其實季曉生此前也懷疑過,隻是他為計晖搭脈除了有些氣虛外,查不出她身體裡有别的毛病:“不可能,她内髒完好脈象平穩,除了高熱也沒有受涼之症,沒有中毒也沒有先疾,除了疫病還能是什麼?”

喬希急地直跺腳:“你問我我也不知道啊!”

“怪事,當真怪事!”

“不然……”喬希頓了頓,聲音小了許多:“換别的大夫為南中将軍看看?”

季曉生一下急了:“豈有此理,你這是在質疑老夫的醫術?”

“不不不不……”喬希瘋狂的搖手,換了一個更能讓季曉生接受的說法:“我的意思是南中将軍畢竟是女子,換個女大夫為南中将軍看病更方便些!”
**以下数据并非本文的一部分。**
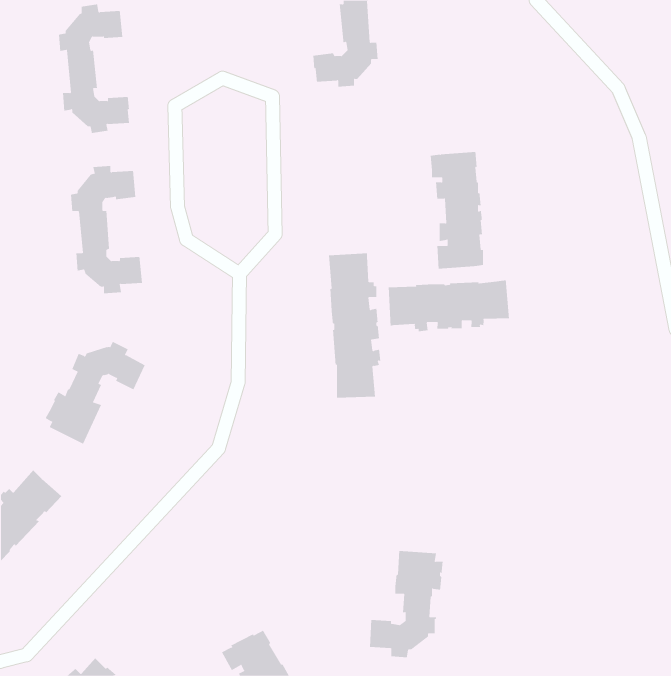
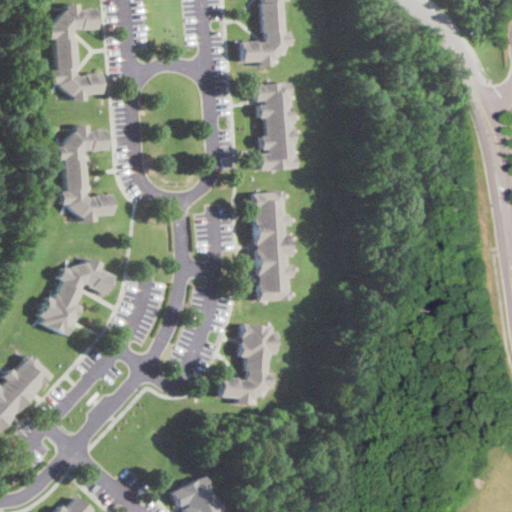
building: [430,152,484,269] -> [254,82,295,171]
building: [388,279,509,332] -> none
building: [369,551,443,658] -> [220,324,276,405]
突然,門外傳來吵鬧聲,還有焦急的腳步聲往他們這邊靠近。不多時,房門被人用力推開,一青衫女子風一般掠了進來,喬希都不知道自己是怎麼被人推開的,在去看時計晖的床邊已經蹲着個人在抽泣。“将軍,将軍您醒醒啊,菱花來看您了!”

來人正是菱花,一月前她收到父親病重的消息回到長京城駐紮邊境的軍營,昨夜突然收到白駒的來信才知計晖在長京城内病倒了,當夜便騎馬趕了過來。白駒同菱花一起來的,他昨天跟靈均不歡而散後便想到了菱花,現下計晖病倒了,她是女子,身邊正需要一個人貼身照顧。以往這事也就是菱花來做,叫她來正合适。

白駒對季曉生和喬希道:“你們先出去。”

喬希指着菱花問:“白駒先生,這……這女子是誰啊?”

白駒不耐道:“将軍侍女。”

喬希一臉尴尬:“哦哦,原來如此。”白駒是計晖身邊的左右手,他帶什麼人來本也輪不到喬希插嘴詢問,喬希知道是自己情急之下越了界,趕忙拉着季曉生一起離開了。

見人都走了白駒對菱花急道:“你快給将軍看看她到底怎麼了,靈均說她在死牢受了鞭傷,會不會是因為這樣才一直高熱不退昏迷不醒的。”

菱花失聲道:“将軍還受了鞭傷?”

“此事說來話長!”白駒推了推菱花:“你先給将軍看看她身上的傷如何了!”

菱花也急了,吼道:“那你還不快出去!”

白駒耳朵都快被她給吼聾了,反應過來自己也和計晖有男女之别後當即灰溜溜的出去了,還順手關緊了房門,站在門口像尊門神似的守着。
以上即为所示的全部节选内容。